Engaging in a world without borders pg. 2
A second reason for Vanderbilt’s engagement in global health is that American industry and commerce is now operating in a global marketplace, surely a permanent shift. On a December 2005 flight to Beijing, I sat next to an employee of a Tennessee firm whose technical-support business to assist steel-making in China now rivals business done within the United States.
A third reason for us to care about the global health agenda is the fact that we rely on our tropical and global health experts to address local emergencies and those of expatriate Americans, including diplomats, missionaries, business persons, military employees and many others.
West Nile virus, avian influenza (“bird flu”), HIV/AIDS, imported malaria near airports, the threat of dengue fever, and other emerging infectious diseases threaten U.S. citizens who may never leave their home towns. We need our global health experts to anticipate, prevent, and confront these threats.
The U.S. military has been a fount of tropical disease expertise; I have just spent a year on an Institute of Medicine committee studying the infectious disease problems of returning troops and veterans of the Gulf War (Kuwait), Operation Enduring Freedom (Afghanistan), and Operation Iraqi Freedom (current war). Bullets and bombs are not the only threats to American servicemen and women overseas and veterans returning home.

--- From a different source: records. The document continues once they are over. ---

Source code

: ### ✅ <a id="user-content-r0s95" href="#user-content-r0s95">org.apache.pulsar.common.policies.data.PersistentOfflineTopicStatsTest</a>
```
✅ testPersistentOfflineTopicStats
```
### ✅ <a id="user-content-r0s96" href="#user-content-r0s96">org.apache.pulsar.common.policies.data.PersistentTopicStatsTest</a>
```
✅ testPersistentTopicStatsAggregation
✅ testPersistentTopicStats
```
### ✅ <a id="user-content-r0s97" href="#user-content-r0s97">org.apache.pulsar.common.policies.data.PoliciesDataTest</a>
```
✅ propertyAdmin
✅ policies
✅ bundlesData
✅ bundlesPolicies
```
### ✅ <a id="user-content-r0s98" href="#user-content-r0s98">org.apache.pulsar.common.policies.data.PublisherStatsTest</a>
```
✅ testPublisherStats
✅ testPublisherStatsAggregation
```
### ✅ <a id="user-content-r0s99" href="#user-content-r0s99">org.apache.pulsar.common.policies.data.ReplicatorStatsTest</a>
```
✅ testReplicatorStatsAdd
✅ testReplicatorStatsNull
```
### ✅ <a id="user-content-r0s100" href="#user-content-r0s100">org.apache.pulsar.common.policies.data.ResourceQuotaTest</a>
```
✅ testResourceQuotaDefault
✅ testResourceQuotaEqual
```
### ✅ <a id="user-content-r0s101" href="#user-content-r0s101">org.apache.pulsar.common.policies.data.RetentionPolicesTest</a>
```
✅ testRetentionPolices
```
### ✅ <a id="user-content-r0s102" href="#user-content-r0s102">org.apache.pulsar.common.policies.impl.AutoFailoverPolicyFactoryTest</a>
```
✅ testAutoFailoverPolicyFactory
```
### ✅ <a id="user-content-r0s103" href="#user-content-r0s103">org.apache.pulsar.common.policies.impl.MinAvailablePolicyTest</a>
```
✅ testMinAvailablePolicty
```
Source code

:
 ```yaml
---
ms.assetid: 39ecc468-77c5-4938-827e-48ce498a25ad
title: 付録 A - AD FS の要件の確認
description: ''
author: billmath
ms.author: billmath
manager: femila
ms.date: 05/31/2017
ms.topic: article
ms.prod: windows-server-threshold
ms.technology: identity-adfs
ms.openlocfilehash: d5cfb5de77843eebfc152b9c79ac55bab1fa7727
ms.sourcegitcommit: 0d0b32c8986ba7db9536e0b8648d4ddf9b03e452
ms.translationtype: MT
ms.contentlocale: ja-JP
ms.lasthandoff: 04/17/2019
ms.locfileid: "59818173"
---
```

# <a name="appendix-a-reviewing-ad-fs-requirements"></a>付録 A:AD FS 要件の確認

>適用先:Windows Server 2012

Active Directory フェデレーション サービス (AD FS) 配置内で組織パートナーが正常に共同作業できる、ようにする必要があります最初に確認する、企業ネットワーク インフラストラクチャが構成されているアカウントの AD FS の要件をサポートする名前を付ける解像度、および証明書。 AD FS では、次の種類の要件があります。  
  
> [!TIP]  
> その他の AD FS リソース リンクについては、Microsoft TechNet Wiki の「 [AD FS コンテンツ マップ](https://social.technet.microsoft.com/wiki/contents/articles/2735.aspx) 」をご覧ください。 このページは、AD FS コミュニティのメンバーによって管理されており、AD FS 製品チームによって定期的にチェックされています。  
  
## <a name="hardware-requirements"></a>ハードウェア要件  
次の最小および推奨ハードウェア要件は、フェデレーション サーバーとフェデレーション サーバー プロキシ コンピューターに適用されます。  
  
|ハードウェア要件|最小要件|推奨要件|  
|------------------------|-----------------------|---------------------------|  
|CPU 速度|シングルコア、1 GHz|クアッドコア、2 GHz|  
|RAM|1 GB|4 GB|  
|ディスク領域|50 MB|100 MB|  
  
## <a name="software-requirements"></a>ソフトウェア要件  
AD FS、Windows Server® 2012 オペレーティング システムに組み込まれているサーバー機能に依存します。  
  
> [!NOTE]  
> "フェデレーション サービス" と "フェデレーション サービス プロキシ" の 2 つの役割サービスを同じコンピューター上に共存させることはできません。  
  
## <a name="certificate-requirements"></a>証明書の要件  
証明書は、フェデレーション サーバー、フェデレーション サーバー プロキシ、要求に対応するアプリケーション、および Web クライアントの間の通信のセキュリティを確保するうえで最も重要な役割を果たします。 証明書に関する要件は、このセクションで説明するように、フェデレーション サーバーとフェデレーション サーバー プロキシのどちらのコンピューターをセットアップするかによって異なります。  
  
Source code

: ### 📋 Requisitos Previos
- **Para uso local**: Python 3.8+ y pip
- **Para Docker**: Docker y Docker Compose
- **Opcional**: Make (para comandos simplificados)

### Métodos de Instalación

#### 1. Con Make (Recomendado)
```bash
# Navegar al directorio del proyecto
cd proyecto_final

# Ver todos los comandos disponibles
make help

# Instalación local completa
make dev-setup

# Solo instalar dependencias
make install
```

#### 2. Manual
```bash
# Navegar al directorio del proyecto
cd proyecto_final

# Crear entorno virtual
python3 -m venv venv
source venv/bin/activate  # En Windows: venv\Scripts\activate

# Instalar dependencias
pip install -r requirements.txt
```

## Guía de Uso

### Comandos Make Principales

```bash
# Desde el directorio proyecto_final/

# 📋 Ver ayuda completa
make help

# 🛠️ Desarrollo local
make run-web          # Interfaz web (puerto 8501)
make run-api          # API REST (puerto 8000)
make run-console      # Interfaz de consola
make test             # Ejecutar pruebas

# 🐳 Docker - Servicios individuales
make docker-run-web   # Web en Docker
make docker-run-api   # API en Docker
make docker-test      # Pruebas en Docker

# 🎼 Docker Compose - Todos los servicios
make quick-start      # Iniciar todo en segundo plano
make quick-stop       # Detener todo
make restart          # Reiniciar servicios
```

Global health experiences also can be transformative for the next generation of American physicians. Some of my former medical students returned from abroad to take up similar challenges in this country: delivering health services to remote Inuit communities in Alaska; practicing in a rural hospital in the mountains of Puerto Rico; joining the Indian Health Service Corps in the Four Corners area of the Southwest; and working in Appalachia, Alabama’s Black Belt region and the Mississippi Delta.